An adult and child holding golf clubs, dressed in Stanford sweatshirts and caps
‘There’s a big potential win-win for parents here’: Erick Bouwer with Joshua

Vidrequin believes there’s a big potential win-win for parents here. You clear your wardrobes, make some money and feel some warmth that you have put a minor dent into fast fashion. Before finishing my call with Vidrequin, she assesses some of my children’s outgrown clothes (the ones that aren’t ripped or faded or covered in mystery stains). There’s nothing particularly special – a pair of OshKosh dungarees and a couple of fancier dresses that were given by grandparents – but Vidrequin responds with surprising enthusiasm. She tells me she would be very happy to put them on Kids O Clock, if we ever decide to sell them.

“I always tell people, the hardest part is to upload the first piece,” says Vidrequin. This is partly for emotional reasons and partly for practical ones, such as registering on the website and taking photographs of the garments. “But then there’s a really quick feelgood effect, and after that first upload, the rest comes easily.”

It’s clear from talking to Bouwer, Vidrequin and Garnett that the way many of us feel about shopping for clothes has changed. All of them plan to keep some items that their children wore, but no more than two or three. Much of this has to do with the easy disposability of so much of what we buy these days. “Fast fashion has detached us from the emotional connection we have with clothing, because it has become so accessible, it’s really cheap and it’s produced under unacceptable conditions,” says Bouwer. “There’s only a certain level of plausible deniability when it comes to really caring about it.”

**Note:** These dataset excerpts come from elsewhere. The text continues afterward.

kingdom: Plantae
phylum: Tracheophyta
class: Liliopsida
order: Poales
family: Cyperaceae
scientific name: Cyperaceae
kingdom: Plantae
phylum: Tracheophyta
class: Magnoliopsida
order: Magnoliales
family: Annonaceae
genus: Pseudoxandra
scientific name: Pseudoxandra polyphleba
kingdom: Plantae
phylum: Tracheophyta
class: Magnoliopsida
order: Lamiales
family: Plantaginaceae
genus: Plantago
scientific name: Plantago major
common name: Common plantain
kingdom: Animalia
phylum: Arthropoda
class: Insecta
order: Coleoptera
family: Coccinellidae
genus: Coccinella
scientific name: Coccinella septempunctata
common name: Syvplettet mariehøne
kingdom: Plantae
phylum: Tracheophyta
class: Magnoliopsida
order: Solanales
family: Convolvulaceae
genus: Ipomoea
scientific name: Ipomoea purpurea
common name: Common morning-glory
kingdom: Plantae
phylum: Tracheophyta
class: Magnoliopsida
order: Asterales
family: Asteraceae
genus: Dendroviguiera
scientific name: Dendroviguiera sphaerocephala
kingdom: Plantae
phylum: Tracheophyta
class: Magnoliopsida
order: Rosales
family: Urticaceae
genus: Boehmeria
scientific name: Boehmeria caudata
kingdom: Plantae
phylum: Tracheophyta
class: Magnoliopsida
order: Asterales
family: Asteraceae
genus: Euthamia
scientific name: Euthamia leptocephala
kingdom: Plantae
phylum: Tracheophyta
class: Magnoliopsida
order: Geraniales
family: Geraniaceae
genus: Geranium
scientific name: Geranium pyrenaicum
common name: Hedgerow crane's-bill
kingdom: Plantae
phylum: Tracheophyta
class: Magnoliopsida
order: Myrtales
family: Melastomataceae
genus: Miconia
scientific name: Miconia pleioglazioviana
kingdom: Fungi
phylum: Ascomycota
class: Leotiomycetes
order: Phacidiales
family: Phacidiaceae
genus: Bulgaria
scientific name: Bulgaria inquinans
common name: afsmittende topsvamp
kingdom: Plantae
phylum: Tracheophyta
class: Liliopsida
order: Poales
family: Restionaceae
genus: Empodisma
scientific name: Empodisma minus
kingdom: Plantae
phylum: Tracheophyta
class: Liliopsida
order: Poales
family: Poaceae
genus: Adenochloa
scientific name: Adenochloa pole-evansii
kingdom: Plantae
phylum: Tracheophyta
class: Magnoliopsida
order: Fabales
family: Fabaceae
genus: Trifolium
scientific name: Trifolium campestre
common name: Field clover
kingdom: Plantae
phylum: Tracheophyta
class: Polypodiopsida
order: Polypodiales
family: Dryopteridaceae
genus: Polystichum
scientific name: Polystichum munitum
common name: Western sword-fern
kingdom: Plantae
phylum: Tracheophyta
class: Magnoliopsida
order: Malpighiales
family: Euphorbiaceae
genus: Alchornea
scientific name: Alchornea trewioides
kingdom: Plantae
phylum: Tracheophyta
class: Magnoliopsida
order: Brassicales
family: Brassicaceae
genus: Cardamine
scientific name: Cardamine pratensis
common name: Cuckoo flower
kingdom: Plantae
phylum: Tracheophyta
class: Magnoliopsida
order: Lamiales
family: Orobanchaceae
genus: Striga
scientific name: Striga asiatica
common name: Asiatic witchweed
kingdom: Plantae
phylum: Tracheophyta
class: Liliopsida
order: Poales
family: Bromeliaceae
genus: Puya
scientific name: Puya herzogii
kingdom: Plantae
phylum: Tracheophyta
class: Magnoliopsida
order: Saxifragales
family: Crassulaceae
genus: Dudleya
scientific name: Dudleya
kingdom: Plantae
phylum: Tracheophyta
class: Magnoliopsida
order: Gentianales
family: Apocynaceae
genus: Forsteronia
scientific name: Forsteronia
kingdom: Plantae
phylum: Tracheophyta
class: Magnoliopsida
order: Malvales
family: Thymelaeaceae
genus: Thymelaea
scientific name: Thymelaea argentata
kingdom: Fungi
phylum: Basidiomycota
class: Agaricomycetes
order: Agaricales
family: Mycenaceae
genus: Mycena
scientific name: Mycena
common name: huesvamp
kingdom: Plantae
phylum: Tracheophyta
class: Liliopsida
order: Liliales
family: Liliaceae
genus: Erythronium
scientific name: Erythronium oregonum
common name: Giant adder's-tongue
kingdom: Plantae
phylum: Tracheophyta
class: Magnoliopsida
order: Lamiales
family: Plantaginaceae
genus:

The partnership between Arket and Circos is a revealing one, in part because it was Arket that approached the start-up, rather than the other way around. “Children’s clothes need to be designed with a longer-term horizon in mind, and all our garments are consciously intended to be handed down when outgrown,” says Pernilla Wohlfahrt, the managing director of Arket, and former H&M creative director. “I think the business of rental services will only grow bigger as the awareness and demand for pre-loved clothes increases. We encourage all our customers to gift used Arket products to family and friends, resell them online or donate to charity shops to prolong the life of used garments.”

Since 2017, Garnett has been the senior fashion adviser to Oxfam, and she hopes that all of us will at least think about renting or stocking up on secondhand from charity shops before we buy new for our children. “You are doing something that is better: better for the environment, better ultimately for your child,” she says. “If we all shopped more like that, it’s a better thing to do. So, yes, definitely get stuck in. It’s way more exciting as well!”